Listed entries Start Marker

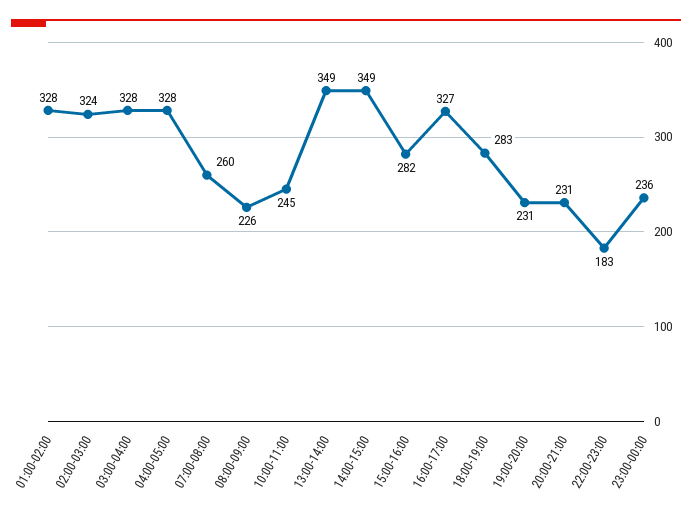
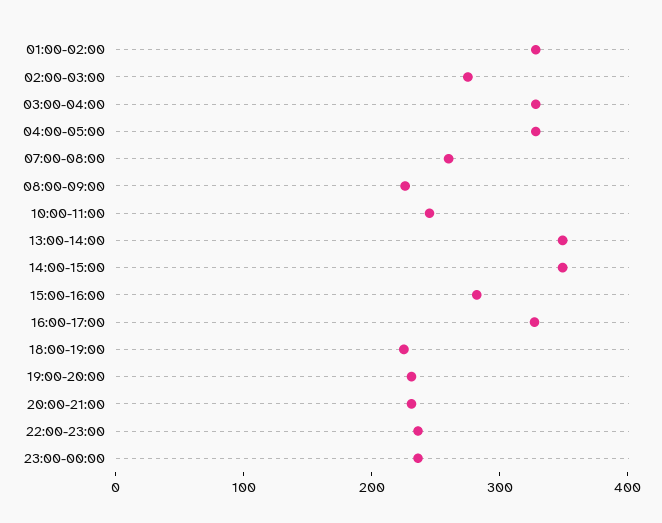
  {
    "01:00-02:00": 328,
-   "02:00-03:00": 324,
+   "02:00-03:00": 280,
    "03:00-04:00": 328,
    "04:00-05:00": 328,
    "07:00-08:00": 260,
    "08:00-09:00": 226,
    "10:00-11:00": 245,
    "13:00-14:00": 349,
    "14:00-15:00": 349,
    "15:00-16:00": 282,
    "16:00-17:00": 327,
-   "18:00-19:00": 283,
+   "18:00-19:00": 220,
    "19:00-20:00": 231,
    "20:00-21:00": 231,
-   "22:00-23:00": 183,
+   "22:00-23:00": 240,
    "23:00-00:00": 236
  }

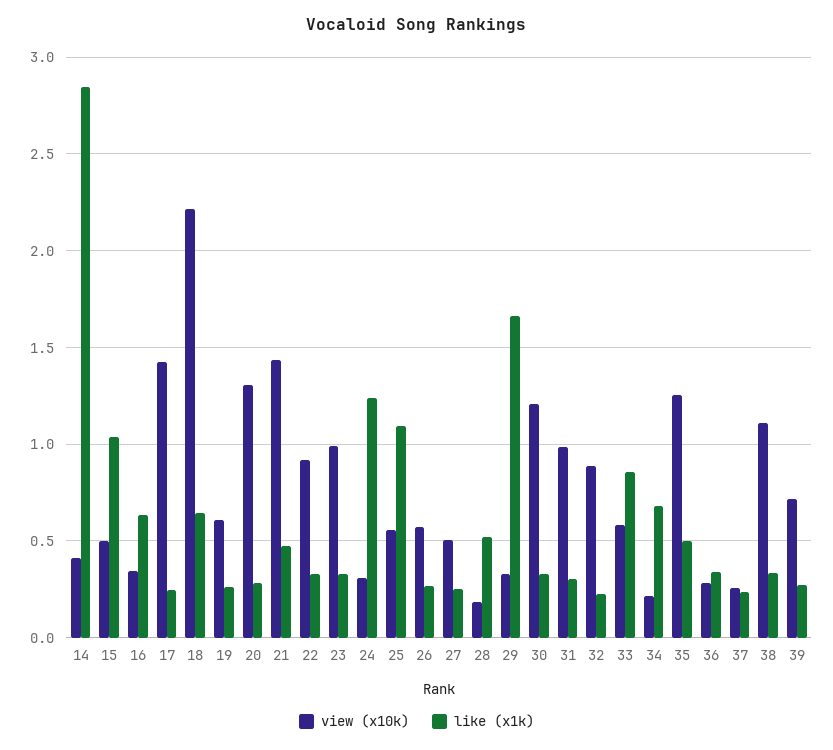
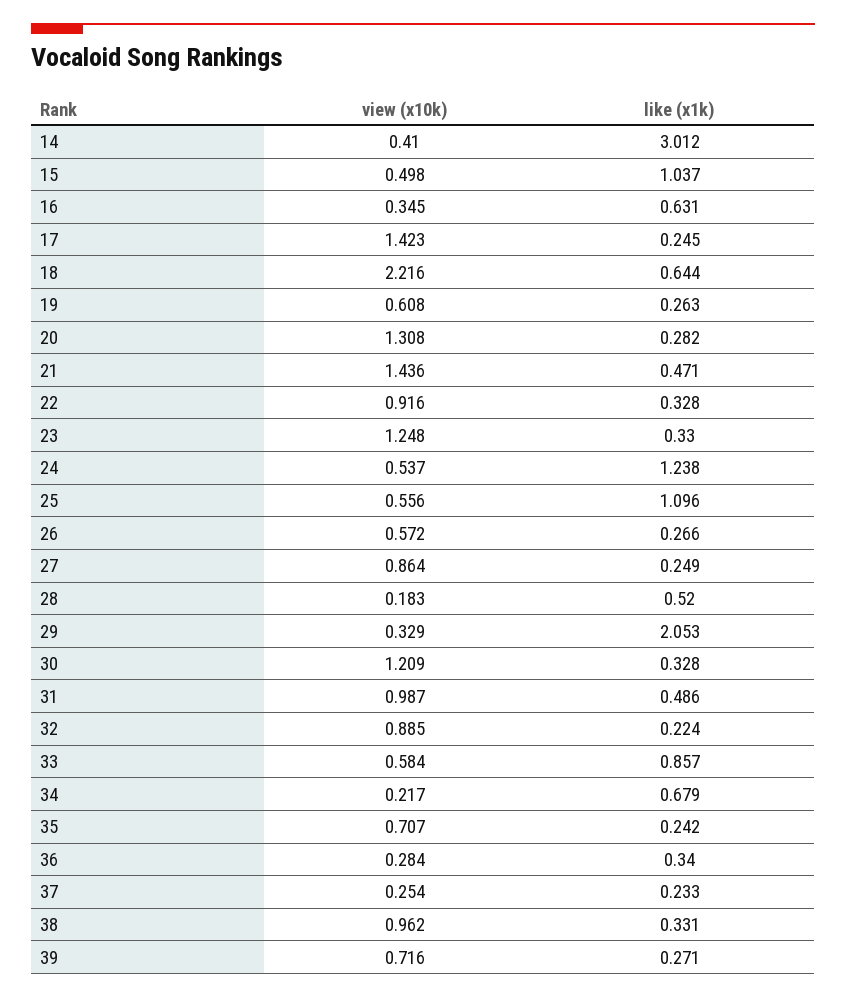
  {
    "view (x10k)": {
      "14": 0.41,
      "15": 0.498,
      "16": 0.345,
      "17": 1.423,
      "18": 2.216,
      "19": 0.608,
      "20": 1.308,
      "21": 1.436,
      "22": 0.916,
-     "23": 1,
+     "23": 1.248,
-     "24": 0.3,
+     "24": 0.537,
      "25": 0.556,
      "26": 0.572,
-     "27": 0.5,
+     "27": 0.864,
      "28": 0.183,
      "29": 0.329,
      "30": 1.209,
      "31": 0.987,
      "32": 0.885,
      "33": 0.584,
      "34": 0.217,
-     "35": 1.25,
+     "35": 0.707,
      "36": 0.284,
      "37": 0.254,
-     "38": 1.1,
+     "38": 0.962,
      "39": 0.716
    },
    "like (x1k)": {
-     "14": 2.85,
+     "14": 3.012,
      "15": 1.037,
      "16": 0.631,
      "17": 0.245,
      "18": 0.644,
      "19": 0.263,
      "20": 0.282,
      "21": 0.471,
      "22": 0.328,
      "23": 0.33,
      "24": 1.238,
      "25": 1.096,
      "26": 0.266,
      "27": 0.249,
      "28": 0.52,
-     "29": 1.65,
+     "29": 2.053,
      "30": 0.328,
-     "31": 0.3,
+     "31": 0.486,
      "32": 0.224,
      "33": 0.857,
      "34": 0.679,
-     "35": 0.5,
+     "35": 0.242,
      "36": 0.34,
      "37": 0.233,
      "38": 0.331,
      "39": 0.271
    }
  }

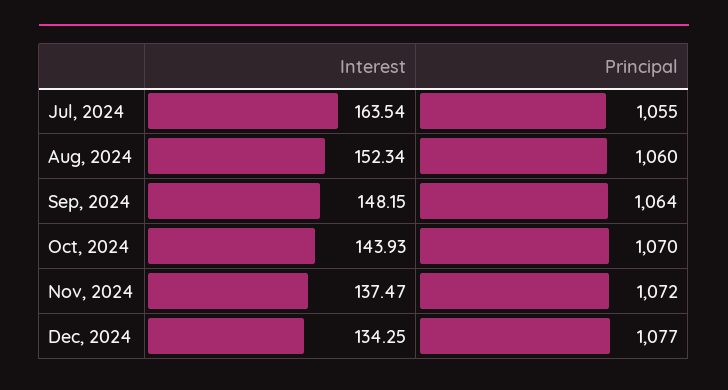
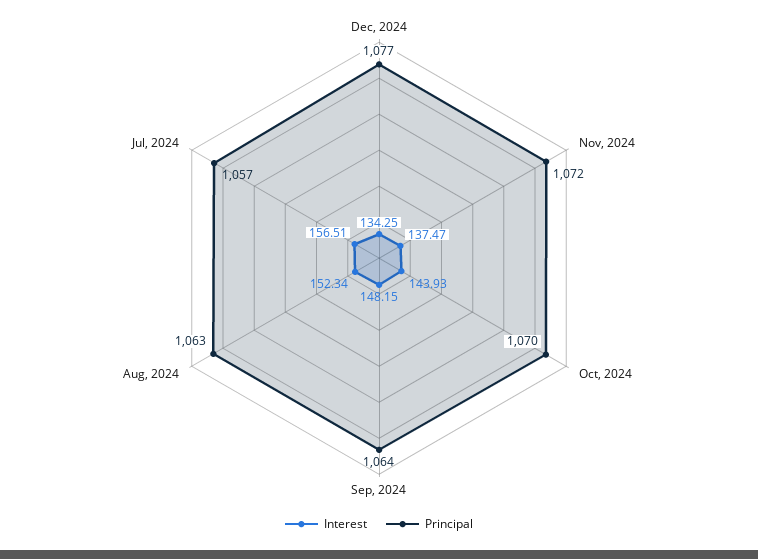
  {
    "Interest": {
-     "Jul, 2024": 163.54,
+     "Jul, 2024": 156.51,
      "Aug, 2024": 152.34,
      "Sep, 2024": 148.15,
      "Oct, 2024": 143.93,
      "Nov, 2024": 137.47,
      "Dec, 2024": 134.25
    },
    "Principal": {
-     "Jul, 2024": 1055,
+     "Jul, 2024": 1057,
-     "Aug, 2024": 1060,
+     "Aug, 2024": 1063,
      "Sep, 2024": 1064,
      "Oct, 2024": 1070,
      "Nov, 2024": 1072,
      "Dec, 2024": 1077
    }
  }

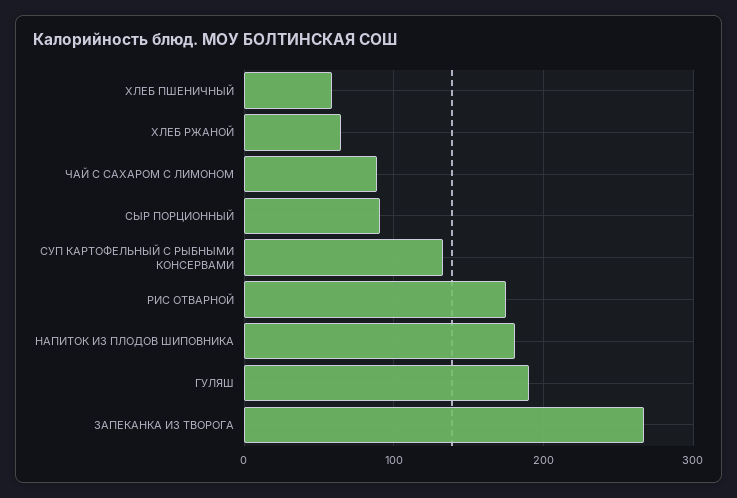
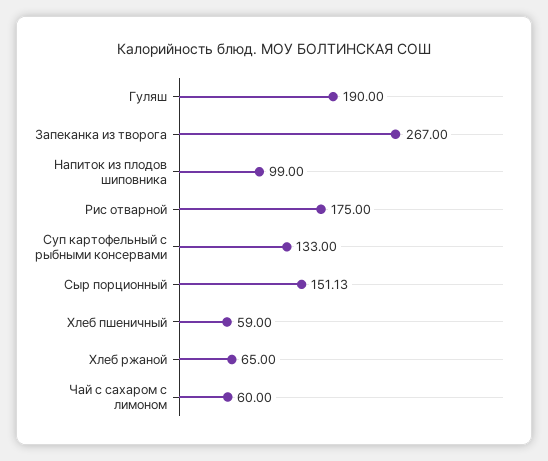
  {
    "ХЛЕБ ПШЕНИЧНЫЙ": 59,
    "ХЛЕБ РЖАНОЙ": 65,
-   "ЧАЙ С САХАРОМ С ЛИМОНОМ": 90,
+   "ЧАЙ С САХАРОМ С ЛИМОНОМ": 60,
-   "СЫР ПОРЦИОННЫЙ": 90,
+   "СЫР ПОРЦИОННЫЙ": 151.13,
    "СУП КАРТОФЕЛЬНЫЙ С РЫБНЫМИ КОНСЕРВАМИ": 133,
    "РИС ОТВАРНОЙ": 175,
-   "НАПИТОК ИЗ ПЛОДОВ ШИПОВНИКА": 180,
+   "НАПИТОК ИЗ ПЛОДОВ ШИПОВНИКА": 99,
    "ГУЛЯШ": 190,
    "ЗАПЕКАНКА ИЗ ТВОРОГА": 267
  }

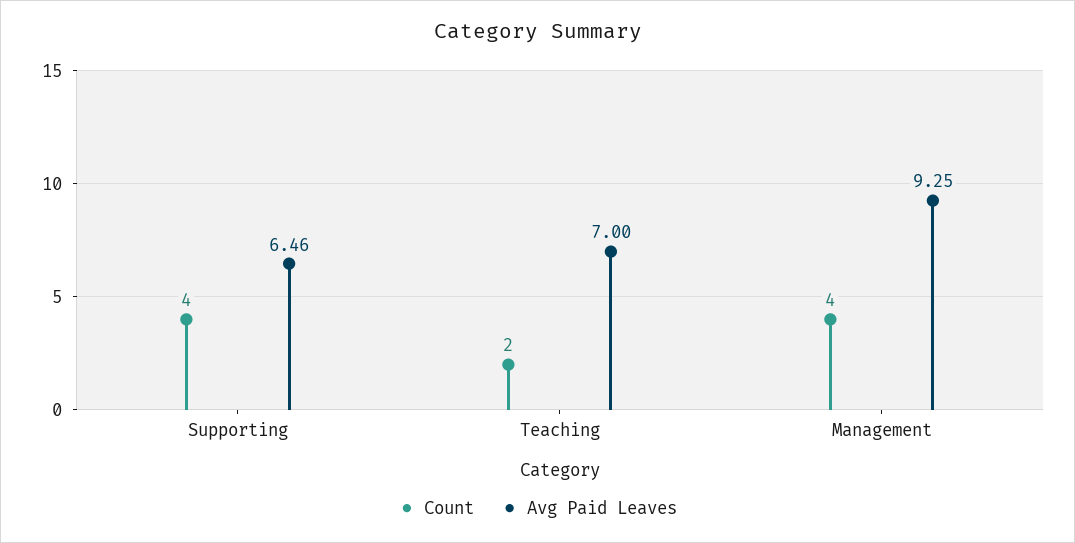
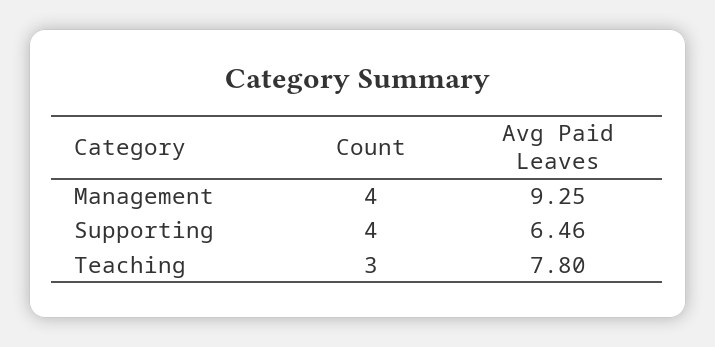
  {
    "Count": {
      "Supporting": 4,
-     "Teaching": 2,
+     "Teaching": 3,
      "Management": 4
    },
    "Avg Paid Leaves": {
      "Supporting": 6.46,
-     "Teaching": 7,
+     "Teaching": 7.8,
      "Management": 9.25
    }
  }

Listed entries End Marker

What the task asks. All lines in the entries above that hold the word "ПОРЦИОННЫЙ" need to be copied.

Task response.
-   "СЫР ПОРЦИОННЫЙ": 90,
+   "СЫР ПОРЦИОННЫЙ": 151.13,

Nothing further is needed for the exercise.